Only one portion of the data is to be written out: from the line bearing "none -> picture [708,182,840,331]" through the line bearing "none -> toy robot [847,502,890,612]". Write it exactly as it appears.

Top of SUPPLIED DATA

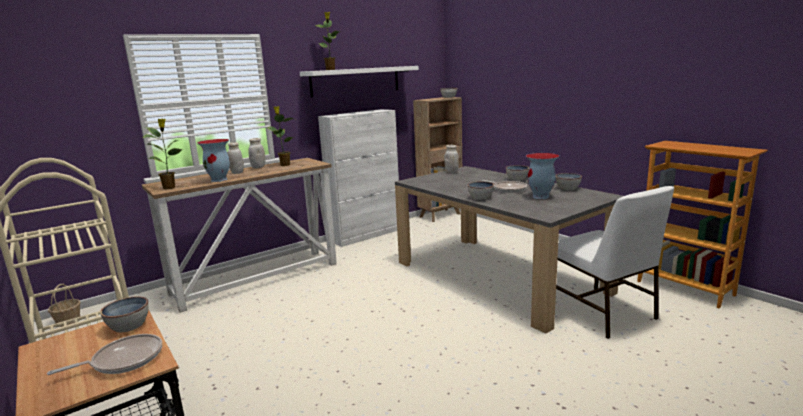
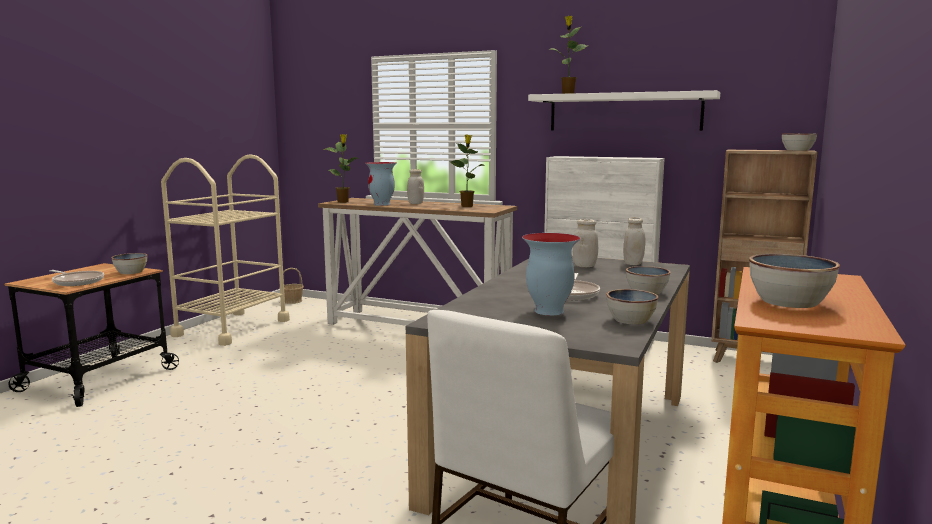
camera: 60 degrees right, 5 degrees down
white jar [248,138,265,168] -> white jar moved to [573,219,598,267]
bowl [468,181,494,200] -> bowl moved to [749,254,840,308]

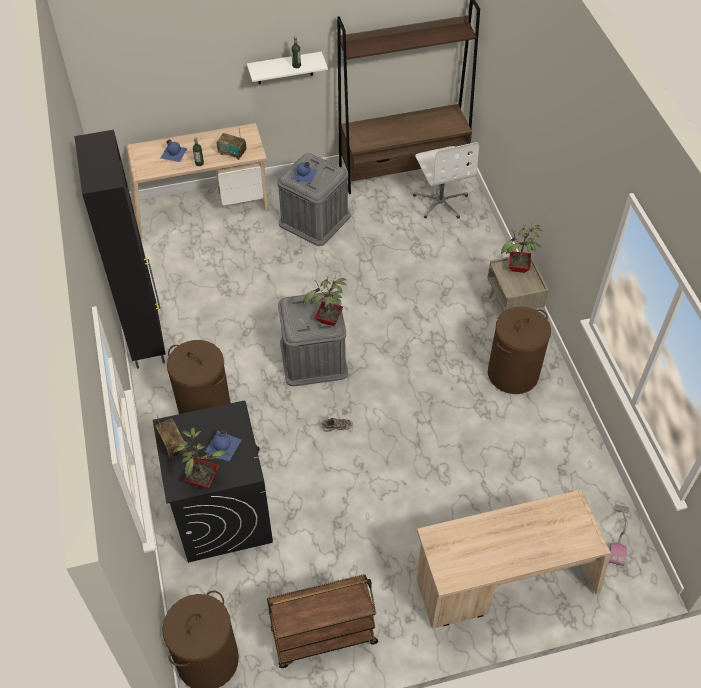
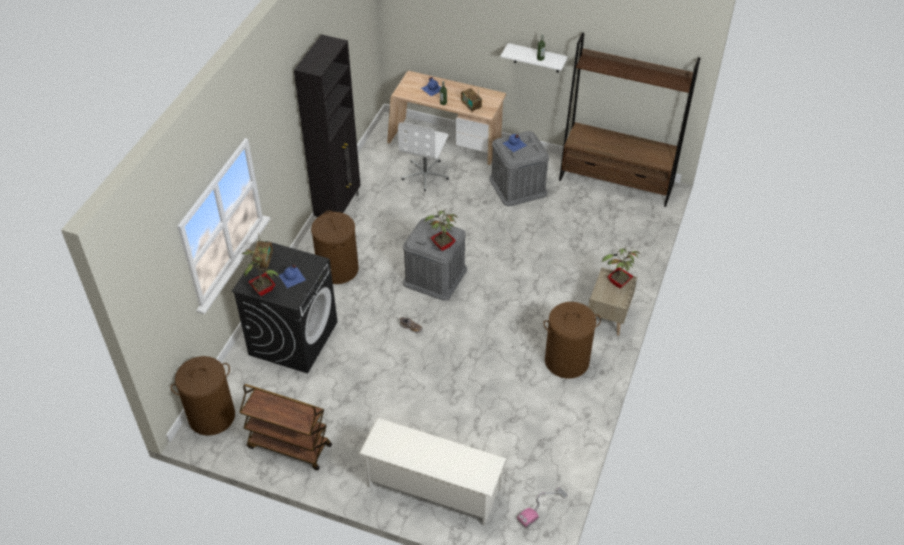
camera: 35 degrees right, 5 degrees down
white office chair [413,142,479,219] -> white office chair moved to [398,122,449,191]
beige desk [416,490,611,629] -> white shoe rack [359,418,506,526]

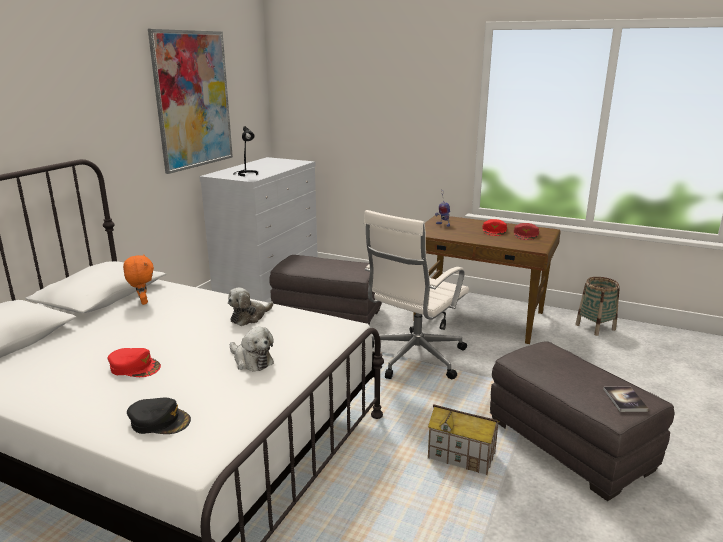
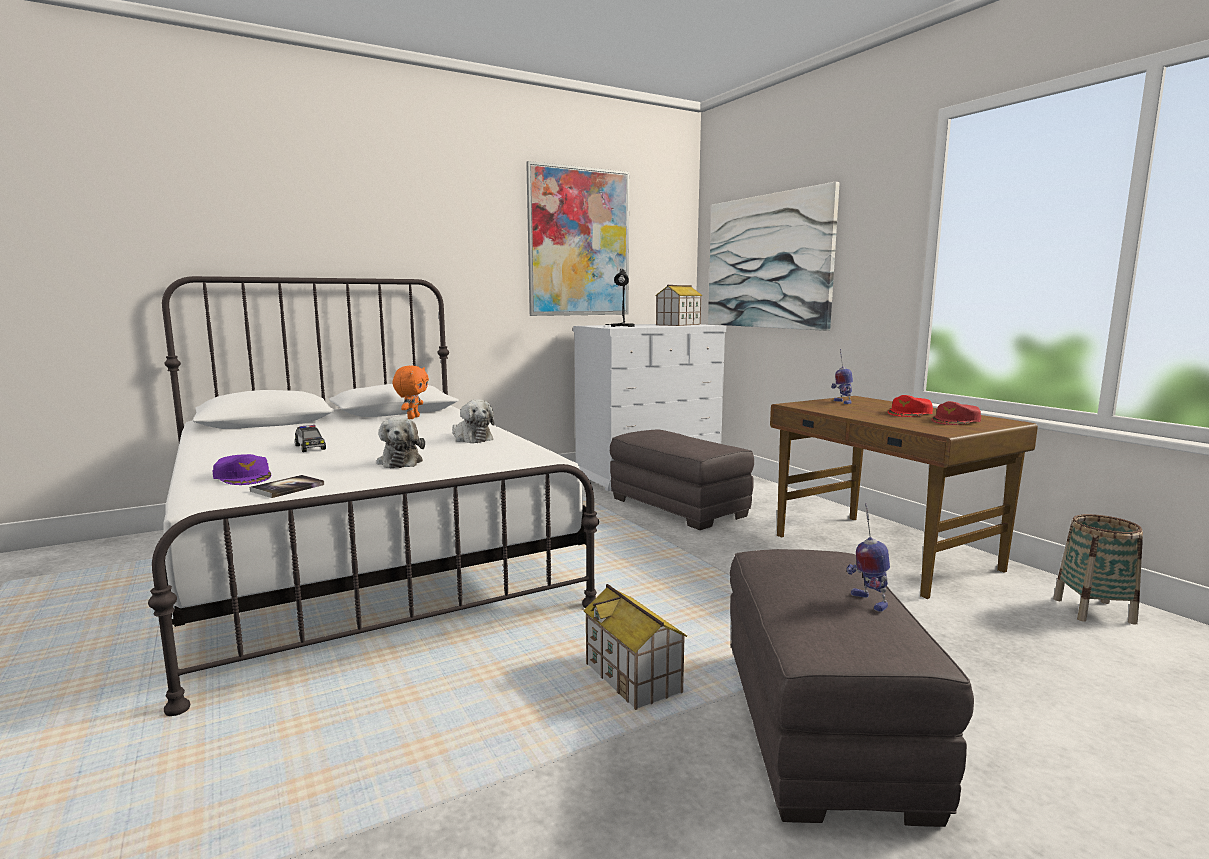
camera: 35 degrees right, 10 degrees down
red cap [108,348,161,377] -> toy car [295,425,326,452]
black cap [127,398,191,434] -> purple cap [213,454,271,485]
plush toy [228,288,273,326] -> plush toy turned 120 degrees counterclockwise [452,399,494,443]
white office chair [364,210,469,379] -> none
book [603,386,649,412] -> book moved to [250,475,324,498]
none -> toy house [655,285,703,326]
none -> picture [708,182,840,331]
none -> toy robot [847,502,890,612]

Bottom of SUPPLIED DATA
Top of SUPPLIED DATA

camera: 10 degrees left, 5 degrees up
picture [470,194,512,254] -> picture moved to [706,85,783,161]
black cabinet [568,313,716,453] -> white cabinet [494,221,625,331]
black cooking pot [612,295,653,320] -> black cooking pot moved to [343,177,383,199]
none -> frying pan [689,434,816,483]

Bottom of SUPPLIED DATA

SOLUTION FOR THIS PROBLEM ->
none -> picture [708,182,840,331]
none -> toy robot [847,502,890,612]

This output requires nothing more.